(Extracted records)

■ ■ ■ ■ ■

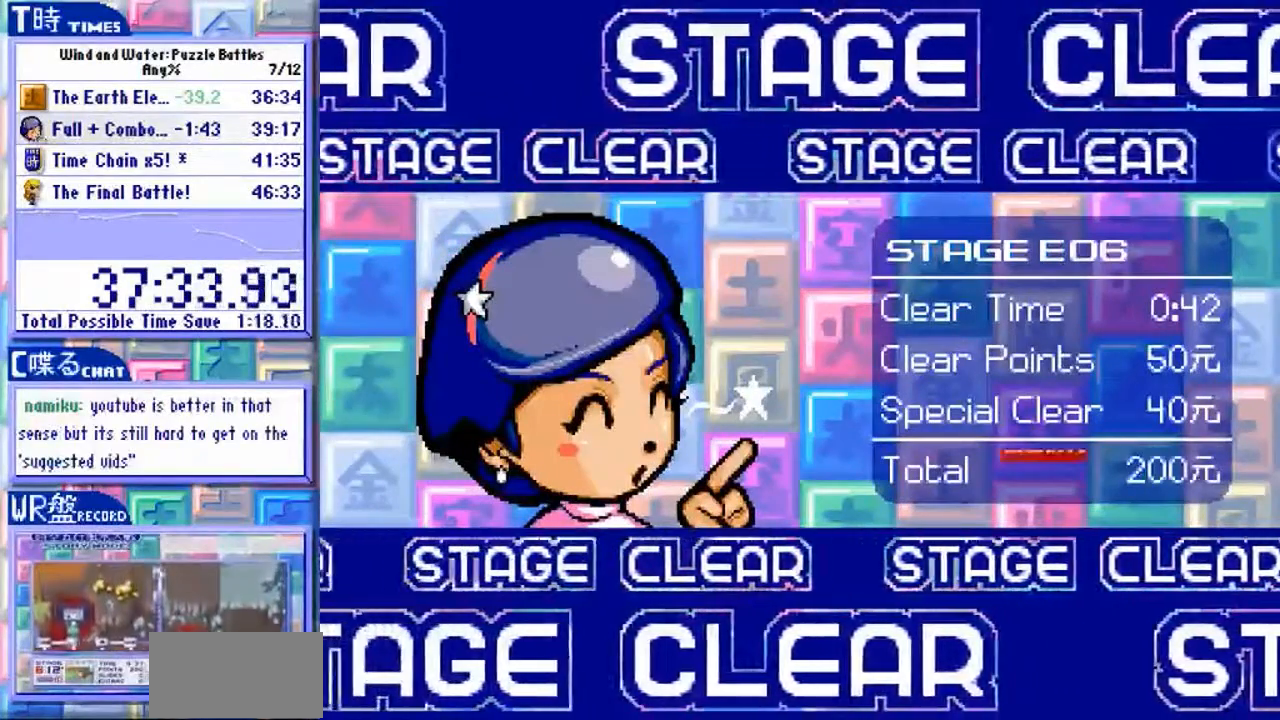
{"dt_ms": 500, "buttons": ["Y"], "left_stick": "center", "events": []}
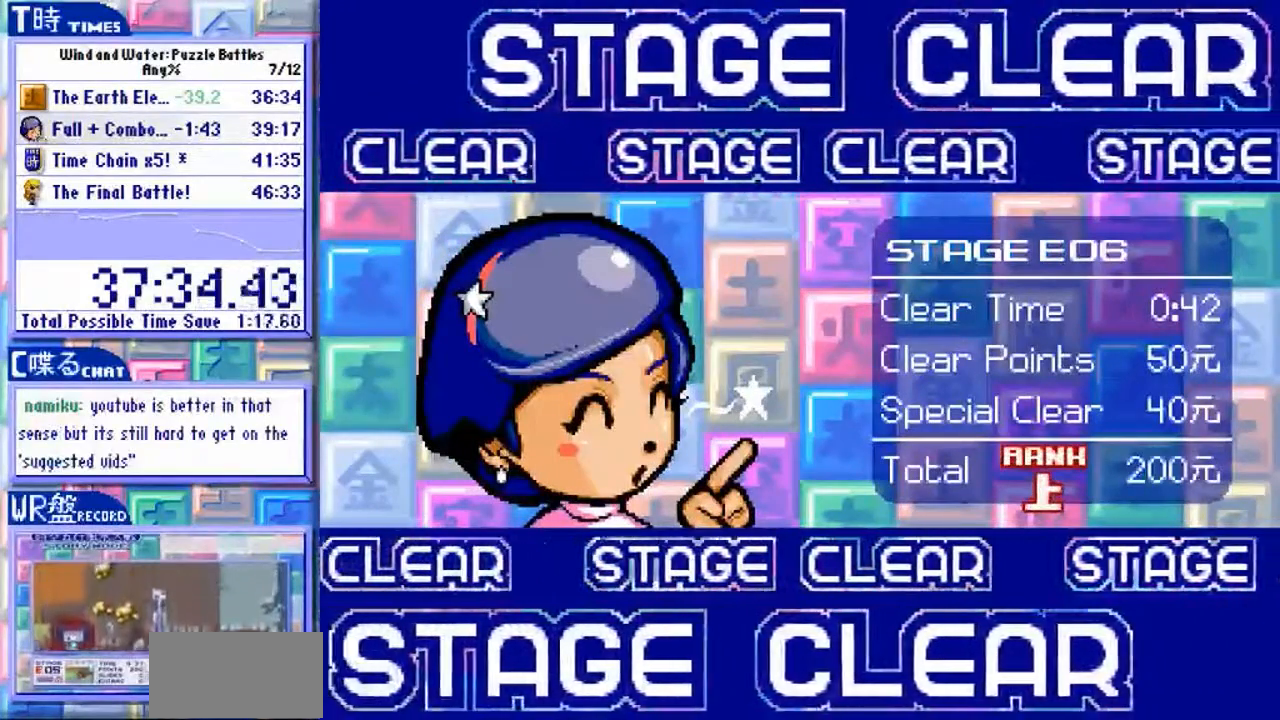
{"dt_ms": 500, "buttons": ["Y"], "left_stick": "center", "events": []}
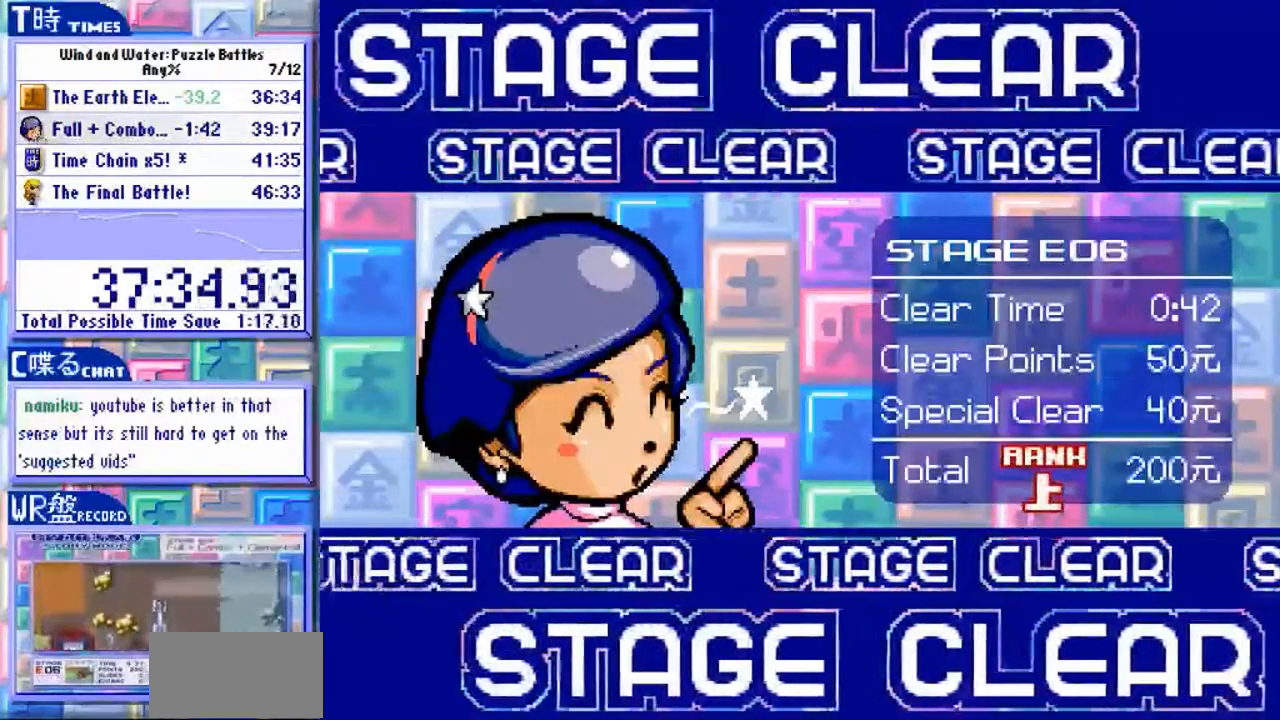
{"dt_ms": 500, "buttons": ["Y"], "left_stick": "center", "events": []}
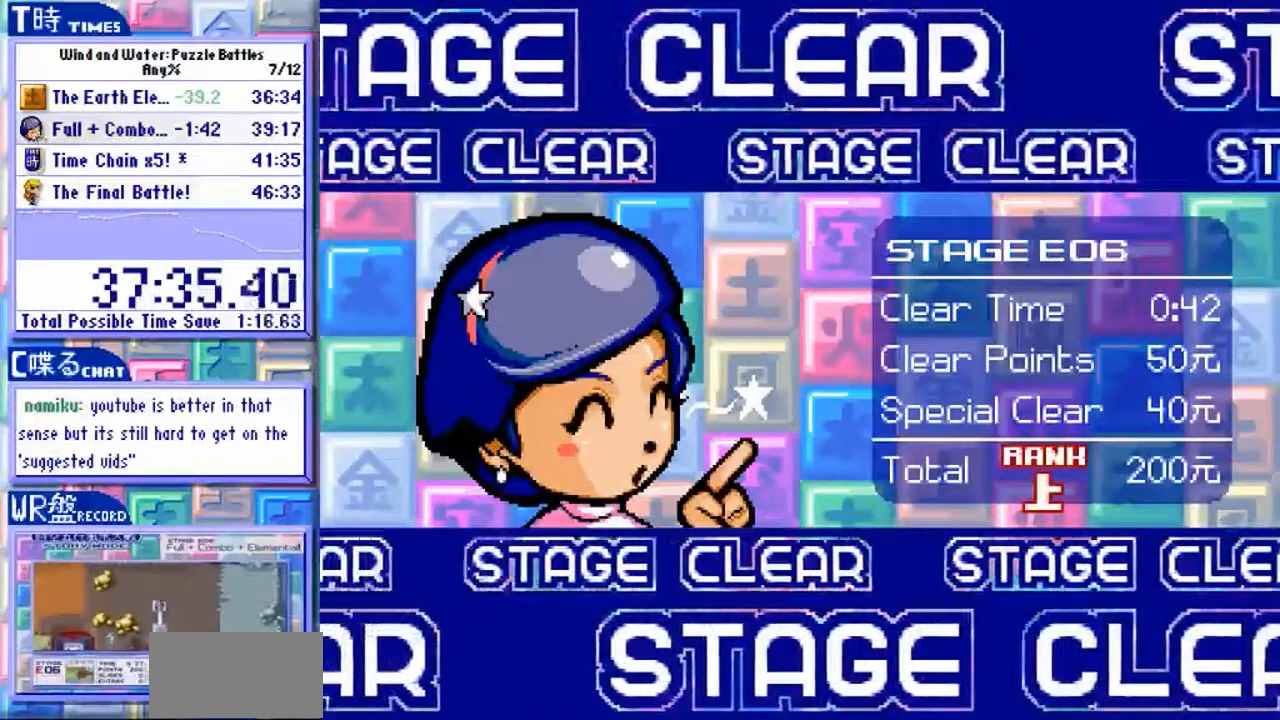
{"dt_ms": 500, "buttons": ["Y"], "left_stick": "center", "events": []}
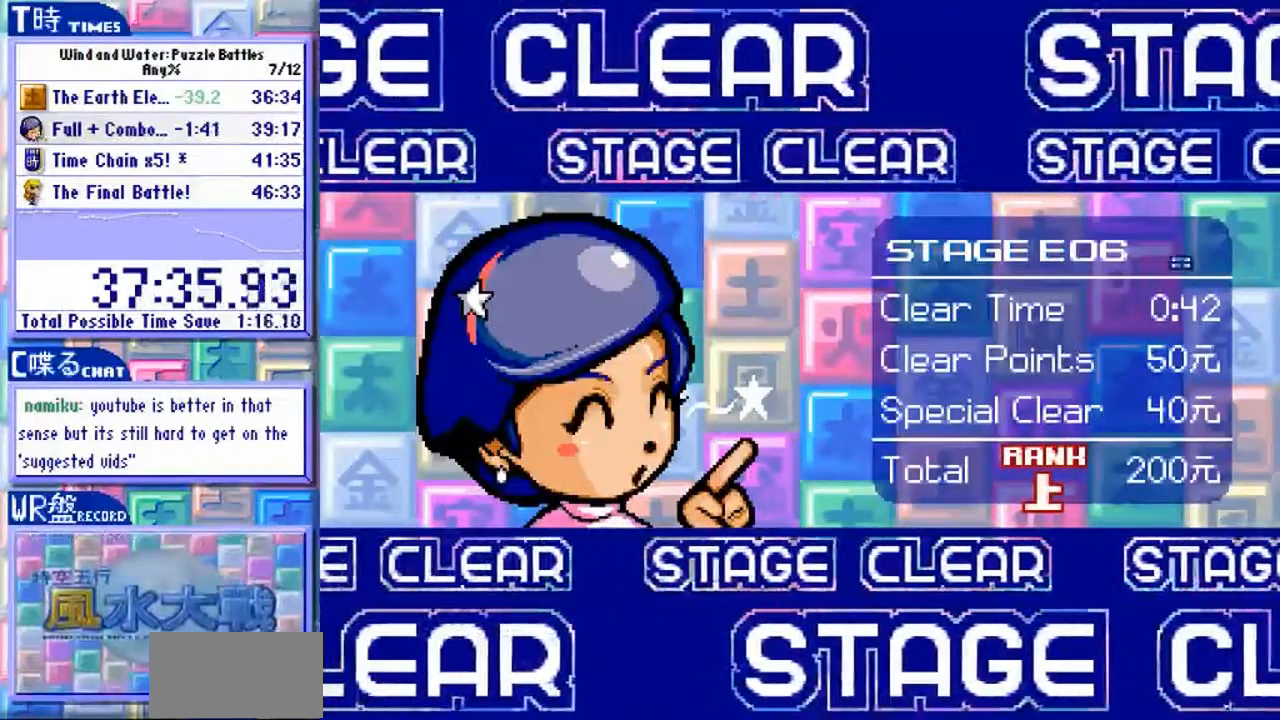
{"dt_ms": 500, "buttons": ["Y"], "left_stick": "center", "events": []}
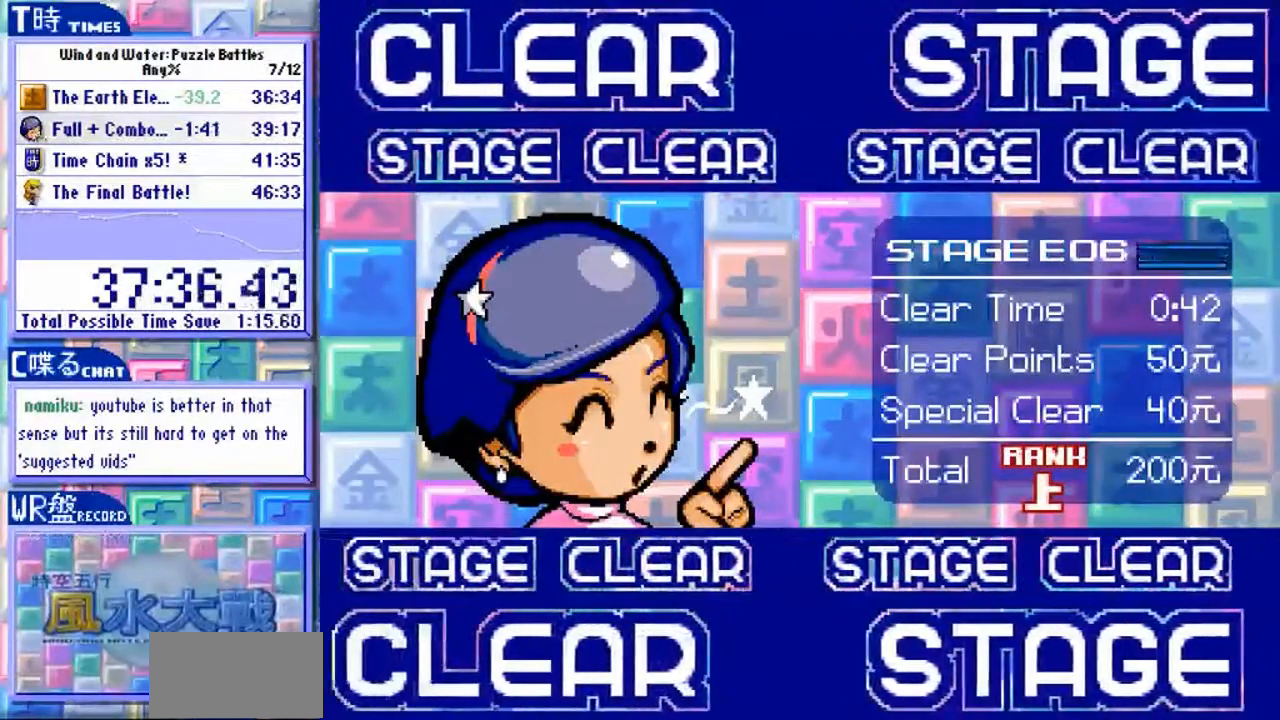
{"dt_ms": 500, "buttons": ["Y"], "left_stick": "center", "events": []}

■ ■ ■ ■ ■

=== Task directions ===
Although the records contain pictures, the copy should hold only their text, reproduced exactly.

=== Completed task ===
{"dt_ms": 500, "buttons": ["Y"], "left_stick": "center", "events": []}
{"dt_ms": 500, "buttons": ["Y"], "left_stick": "center", "events": []}
{"dt_ms": 500, "buttons": ["Y"], "left_stick": "center", "events": []}
{"dt_ms": 500, "buttons": ["Y"], "left_stick": "center", "events": []}
{"dt_ms": 500, "buttons": ["Y"], "left_stick": "center", "events": []}
{"dt_ms": 500, "buttons": ["Y"], "left_stick": "center", "events": []}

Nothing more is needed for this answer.